◆ EXERCISE BRIEF: Wherever a line of the listing holds the string "mahdollisimman", copy that line.

◆ MATERIAL FOR THIS EXERCISE:
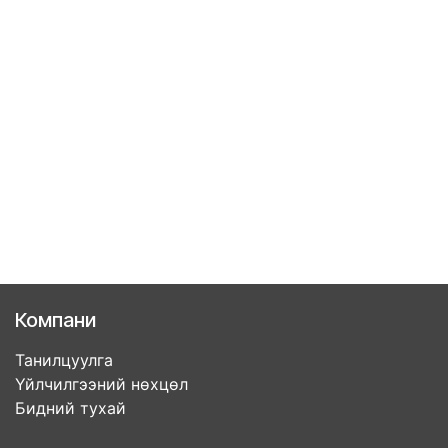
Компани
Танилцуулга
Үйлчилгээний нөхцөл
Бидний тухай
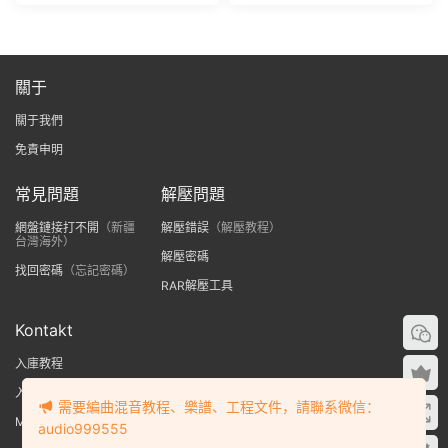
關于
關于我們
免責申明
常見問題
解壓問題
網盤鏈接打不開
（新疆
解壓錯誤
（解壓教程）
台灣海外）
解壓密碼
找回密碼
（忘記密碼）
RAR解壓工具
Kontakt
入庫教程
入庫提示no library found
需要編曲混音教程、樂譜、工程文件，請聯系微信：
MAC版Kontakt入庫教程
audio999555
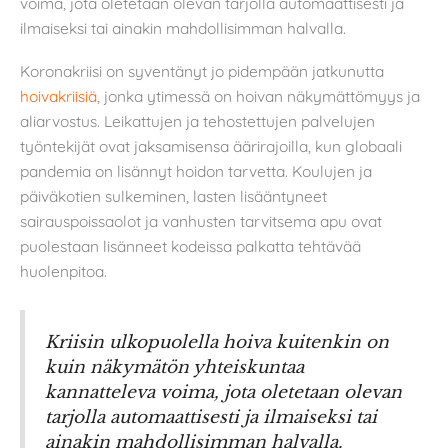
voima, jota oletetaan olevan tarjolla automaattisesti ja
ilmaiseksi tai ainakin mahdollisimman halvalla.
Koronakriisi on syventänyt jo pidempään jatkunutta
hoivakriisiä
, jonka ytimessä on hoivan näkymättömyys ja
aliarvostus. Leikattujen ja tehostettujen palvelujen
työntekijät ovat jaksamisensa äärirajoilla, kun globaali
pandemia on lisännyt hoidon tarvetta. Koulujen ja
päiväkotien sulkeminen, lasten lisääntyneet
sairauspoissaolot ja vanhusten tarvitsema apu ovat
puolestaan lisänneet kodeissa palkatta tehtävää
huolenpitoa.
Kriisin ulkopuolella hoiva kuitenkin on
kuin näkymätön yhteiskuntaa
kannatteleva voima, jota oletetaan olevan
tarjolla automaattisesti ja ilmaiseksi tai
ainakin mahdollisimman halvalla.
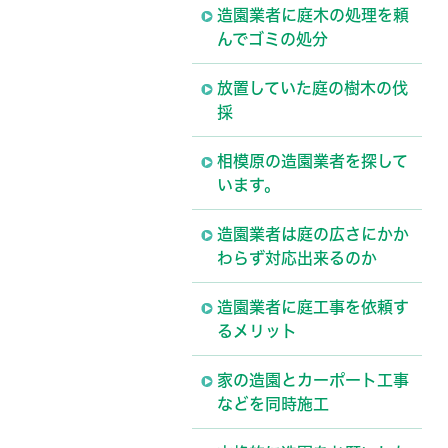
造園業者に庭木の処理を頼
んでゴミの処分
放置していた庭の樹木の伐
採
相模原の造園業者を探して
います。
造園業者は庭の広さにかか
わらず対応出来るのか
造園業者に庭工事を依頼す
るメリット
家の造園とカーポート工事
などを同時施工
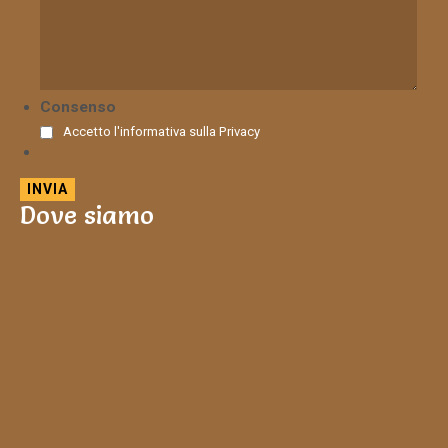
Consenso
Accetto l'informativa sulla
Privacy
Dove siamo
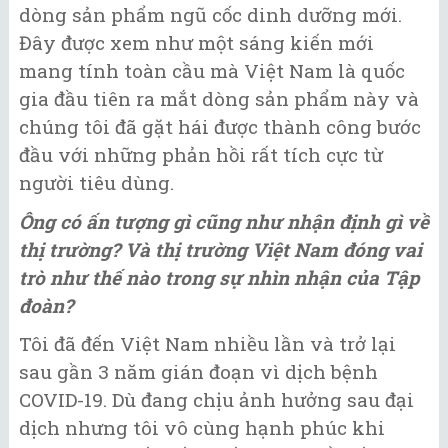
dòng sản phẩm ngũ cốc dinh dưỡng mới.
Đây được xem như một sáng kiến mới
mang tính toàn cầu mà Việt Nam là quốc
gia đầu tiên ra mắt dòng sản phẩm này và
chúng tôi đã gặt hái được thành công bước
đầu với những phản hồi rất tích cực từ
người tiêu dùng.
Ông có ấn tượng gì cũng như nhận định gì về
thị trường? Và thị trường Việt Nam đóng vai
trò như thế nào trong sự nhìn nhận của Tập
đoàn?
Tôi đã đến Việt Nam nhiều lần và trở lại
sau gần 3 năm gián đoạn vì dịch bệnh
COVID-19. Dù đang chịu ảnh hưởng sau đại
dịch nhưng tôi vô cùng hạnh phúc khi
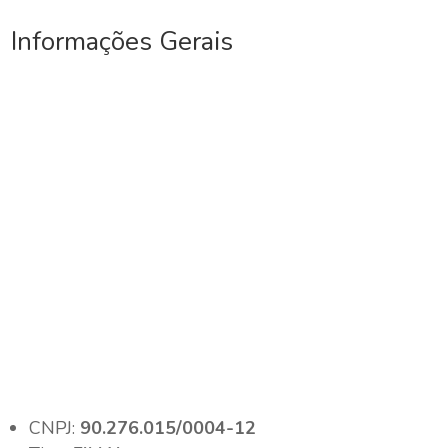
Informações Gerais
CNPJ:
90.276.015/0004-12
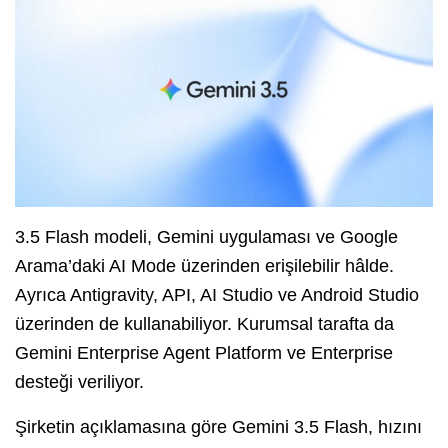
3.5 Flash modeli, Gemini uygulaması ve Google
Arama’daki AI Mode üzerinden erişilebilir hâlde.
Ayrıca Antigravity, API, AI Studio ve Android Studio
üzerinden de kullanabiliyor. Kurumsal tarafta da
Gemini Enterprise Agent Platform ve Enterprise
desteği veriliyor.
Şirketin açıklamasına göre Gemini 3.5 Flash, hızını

---

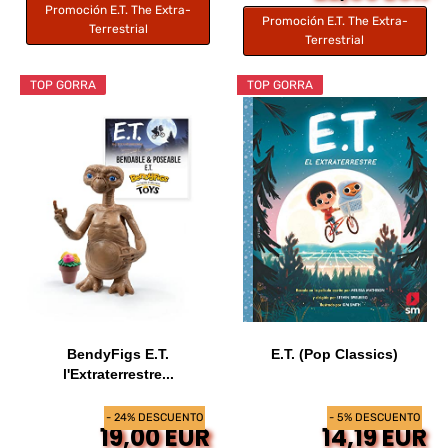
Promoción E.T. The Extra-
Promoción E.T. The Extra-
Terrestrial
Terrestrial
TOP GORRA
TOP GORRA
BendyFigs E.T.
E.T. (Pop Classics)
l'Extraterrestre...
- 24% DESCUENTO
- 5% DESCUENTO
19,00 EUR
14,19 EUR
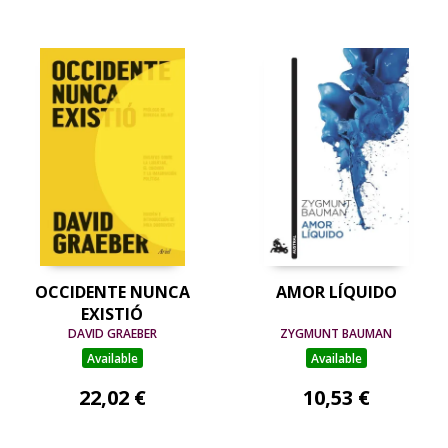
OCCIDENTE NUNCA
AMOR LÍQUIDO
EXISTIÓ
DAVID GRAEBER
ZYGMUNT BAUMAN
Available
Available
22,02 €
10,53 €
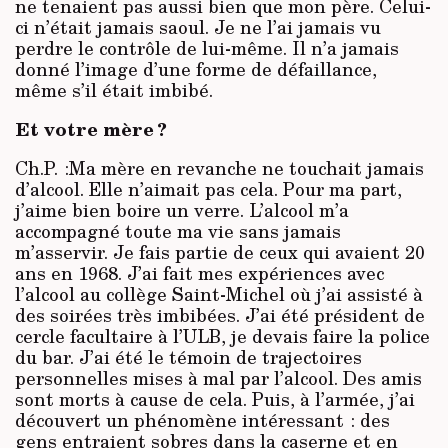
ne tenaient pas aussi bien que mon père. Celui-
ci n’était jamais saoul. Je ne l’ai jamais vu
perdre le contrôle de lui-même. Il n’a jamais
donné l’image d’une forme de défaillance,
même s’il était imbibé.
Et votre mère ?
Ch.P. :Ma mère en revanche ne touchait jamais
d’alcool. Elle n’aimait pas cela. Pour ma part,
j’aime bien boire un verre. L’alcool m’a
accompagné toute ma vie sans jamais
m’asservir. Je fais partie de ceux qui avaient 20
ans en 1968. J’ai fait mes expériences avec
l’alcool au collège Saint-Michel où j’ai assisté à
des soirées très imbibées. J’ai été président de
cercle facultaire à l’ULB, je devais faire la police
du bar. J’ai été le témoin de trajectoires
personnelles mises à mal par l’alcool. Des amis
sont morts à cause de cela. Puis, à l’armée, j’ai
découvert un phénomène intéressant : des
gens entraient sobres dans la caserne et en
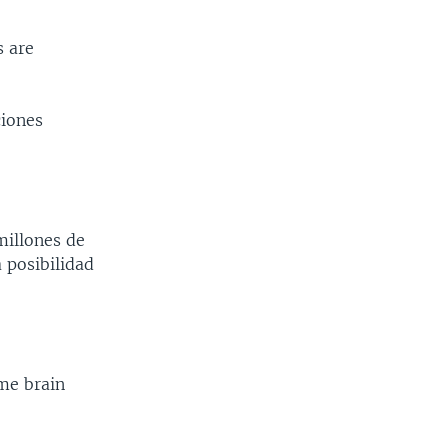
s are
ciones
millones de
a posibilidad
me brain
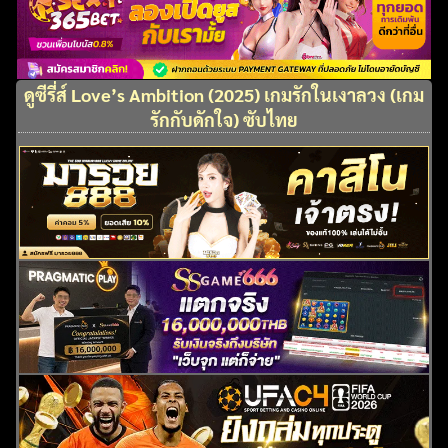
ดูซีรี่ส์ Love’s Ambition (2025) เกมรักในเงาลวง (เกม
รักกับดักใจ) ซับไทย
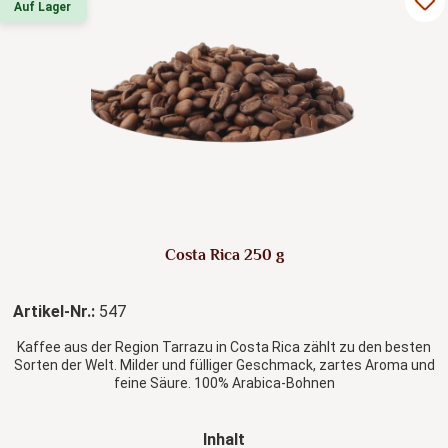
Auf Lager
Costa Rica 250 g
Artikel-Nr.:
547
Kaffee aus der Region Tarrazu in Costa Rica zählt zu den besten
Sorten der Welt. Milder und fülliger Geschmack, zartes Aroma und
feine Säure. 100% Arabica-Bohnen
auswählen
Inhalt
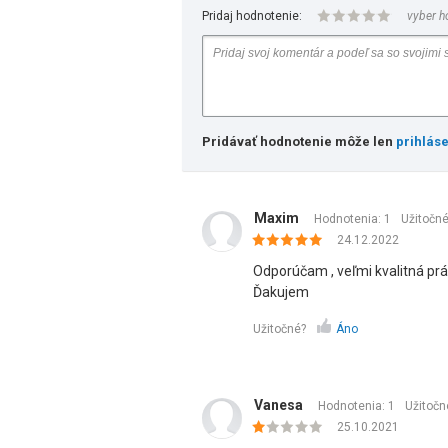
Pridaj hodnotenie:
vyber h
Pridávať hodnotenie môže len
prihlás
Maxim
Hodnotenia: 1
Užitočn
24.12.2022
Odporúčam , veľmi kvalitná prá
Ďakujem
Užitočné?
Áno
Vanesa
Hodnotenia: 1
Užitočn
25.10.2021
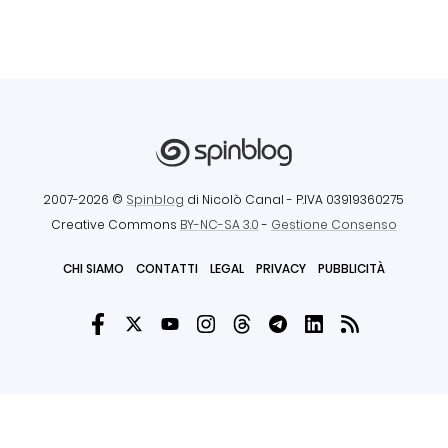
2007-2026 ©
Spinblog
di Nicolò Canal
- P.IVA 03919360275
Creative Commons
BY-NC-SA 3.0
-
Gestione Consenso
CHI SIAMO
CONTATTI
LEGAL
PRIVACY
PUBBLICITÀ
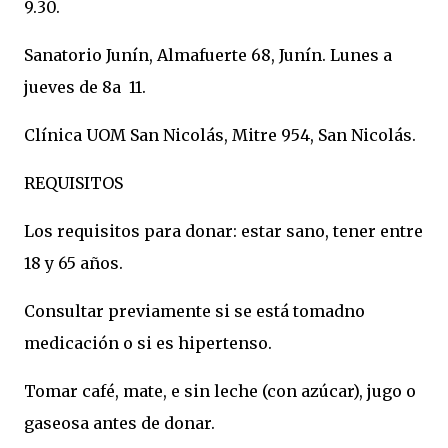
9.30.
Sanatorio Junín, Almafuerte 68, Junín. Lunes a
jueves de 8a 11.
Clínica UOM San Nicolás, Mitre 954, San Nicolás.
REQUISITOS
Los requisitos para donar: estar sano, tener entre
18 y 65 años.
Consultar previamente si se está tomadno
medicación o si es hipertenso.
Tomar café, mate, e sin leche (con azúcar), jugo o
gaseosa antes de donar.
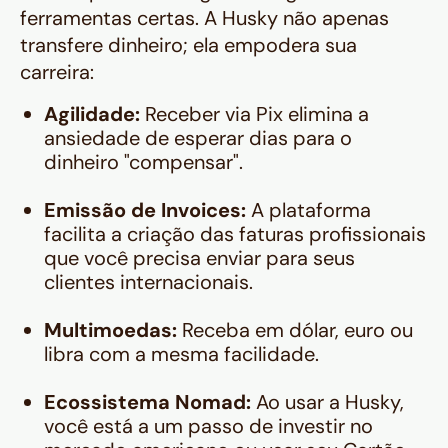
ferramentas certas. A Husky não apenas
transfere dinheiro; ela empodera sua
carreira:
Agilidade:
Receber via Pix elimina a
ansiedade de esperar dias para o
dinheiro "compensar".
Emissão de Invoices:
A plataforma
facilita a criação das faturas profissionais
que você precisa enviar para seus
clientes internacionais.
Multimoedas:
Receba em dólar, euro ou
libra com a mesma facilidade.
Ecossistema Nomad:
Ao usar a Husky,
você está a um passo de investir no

--

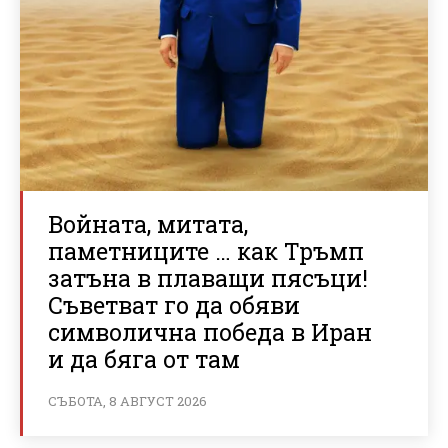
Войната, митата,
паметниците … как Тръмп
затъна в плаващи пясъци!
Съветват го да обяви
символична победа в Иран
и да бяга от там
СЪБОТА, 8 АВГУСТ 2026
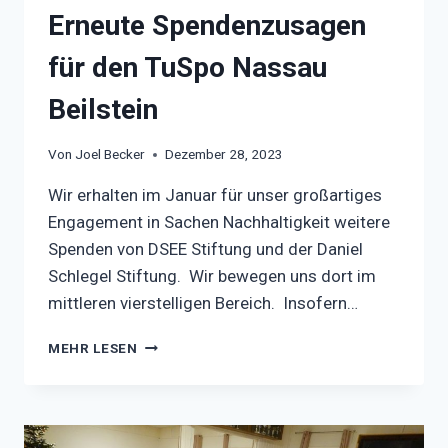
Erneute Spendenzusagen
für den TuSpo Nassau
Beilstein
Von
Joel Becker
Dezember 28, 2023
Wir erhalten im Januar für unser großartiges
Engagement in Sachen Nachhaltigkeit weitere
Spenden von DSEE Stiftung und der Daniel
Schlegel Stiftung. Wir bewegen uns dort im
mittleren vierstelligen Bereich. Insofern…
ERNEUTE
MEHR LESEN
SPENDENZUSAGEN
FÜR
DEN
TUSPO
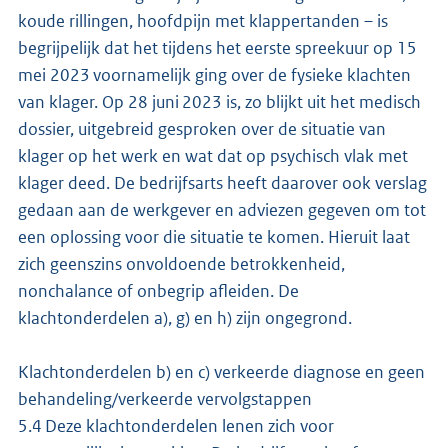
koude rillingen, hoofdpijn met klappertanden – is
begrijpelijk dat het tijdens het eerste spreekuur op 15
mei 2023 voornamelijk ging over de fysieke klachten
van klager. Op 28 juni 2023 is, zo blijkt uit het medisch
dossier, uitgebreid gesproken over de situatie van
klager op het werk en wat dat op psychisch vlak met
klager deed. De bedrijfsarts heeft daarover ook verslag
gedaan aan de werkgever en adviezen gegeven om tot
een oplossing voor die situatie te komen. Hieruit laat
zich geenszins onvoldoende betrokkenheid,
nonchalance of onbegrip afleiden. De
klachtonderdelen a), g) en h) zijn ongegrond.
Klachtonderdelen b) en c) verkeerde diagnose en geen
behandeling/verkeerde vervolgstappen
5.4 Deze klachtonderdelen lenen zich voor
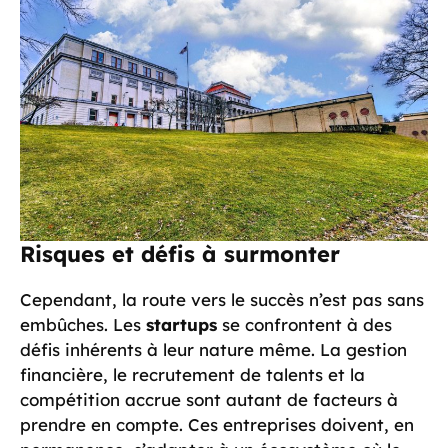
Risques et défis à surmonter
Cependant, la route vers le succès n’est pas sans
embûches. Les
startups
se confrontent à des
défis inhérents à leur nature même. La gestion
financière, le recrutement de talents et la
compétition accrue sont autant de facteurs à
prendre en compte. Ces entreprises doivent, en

◆ RESULT OF THE EXERCISE:
ilmaiseksi tai ainakin mahdollisimman halvalla.
ainakin mahdollisimman halvalla.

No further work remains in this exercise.